The Real War on Science - rch
http://www.city-journal.org/html/real-war-science-14782.html
======
mudil
Political science is a joke. Scientists who supposedely study this science are
nothing more than left ideologues. Consider this. According to the latest 2010
census, 72% of African American kids are born to single mothers. How is it not
a failure of political science that in the 21st century the political science
cannot deliver results, via appropriate legislations, that will actually be
beneficial to black minority? By the same reasoning, it's a failure of
representation by Democrats, who represent blacks through and through.

------
alphapapa
Very well-written article. The examples he gives of studies which supposedly
show right-wing prejudice are amazing in how biased the _studies_ themselves
are!

> For instance, one study explored ethical decision making by asking people
> whether they would formally support a female colleague’s complaint of sexual
> harassment. There was no way to know if the complaint was justified, but
> anyone who didn’t automatically side with the woman was put in the unethical
> category.

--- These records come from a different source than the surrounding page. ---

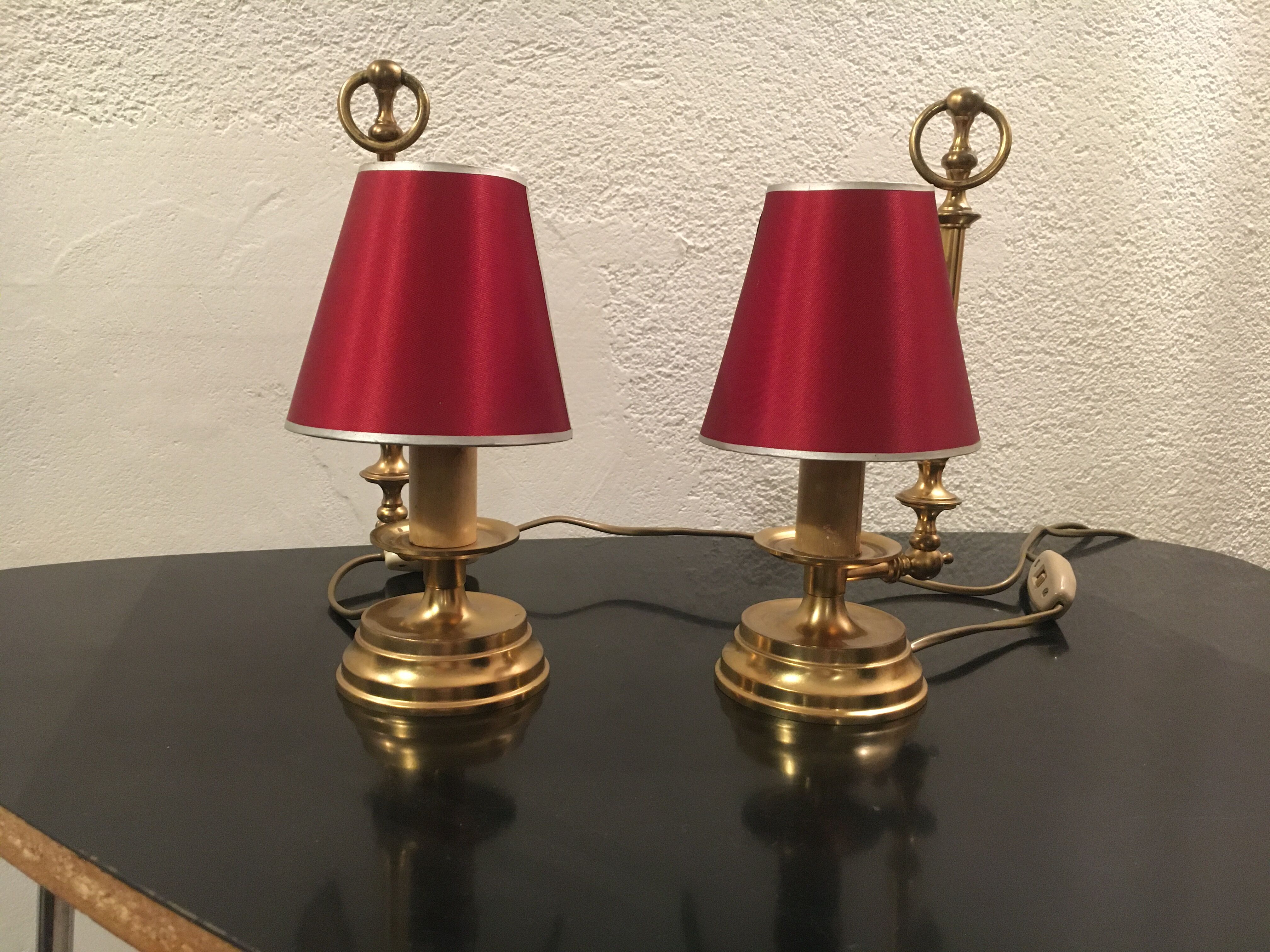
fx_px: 1064
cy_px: 476
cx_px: 635
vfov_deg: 48.2
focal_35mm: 29
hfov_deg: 61.7
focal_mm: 4.15
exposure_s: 1/17
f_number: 2.2
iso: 250
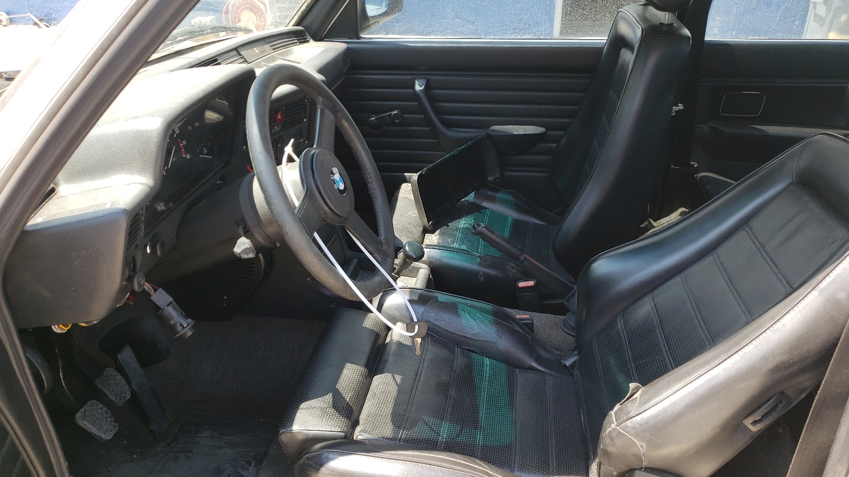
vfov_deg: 39.9
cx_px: 427
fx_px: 653
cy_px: 302
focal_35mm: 29
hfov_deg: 66.1
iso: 50
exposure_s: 1/286
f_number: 1.5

Another study asked people whether they believed that “in the long
> run, hard work usually brings a better life”—and then classified a yes
> answer as a “rationalization of inequality.” Another study asked people if
> they agreed that “the Earth has plenty of natural resources if we just learn
> how to develop them”—a view held by many experts in resource economics, but
> the psychologists pathologized it as a “denial of environmental realities.”

And, of course, this story gets downvoted on HN. Not big surprise. :/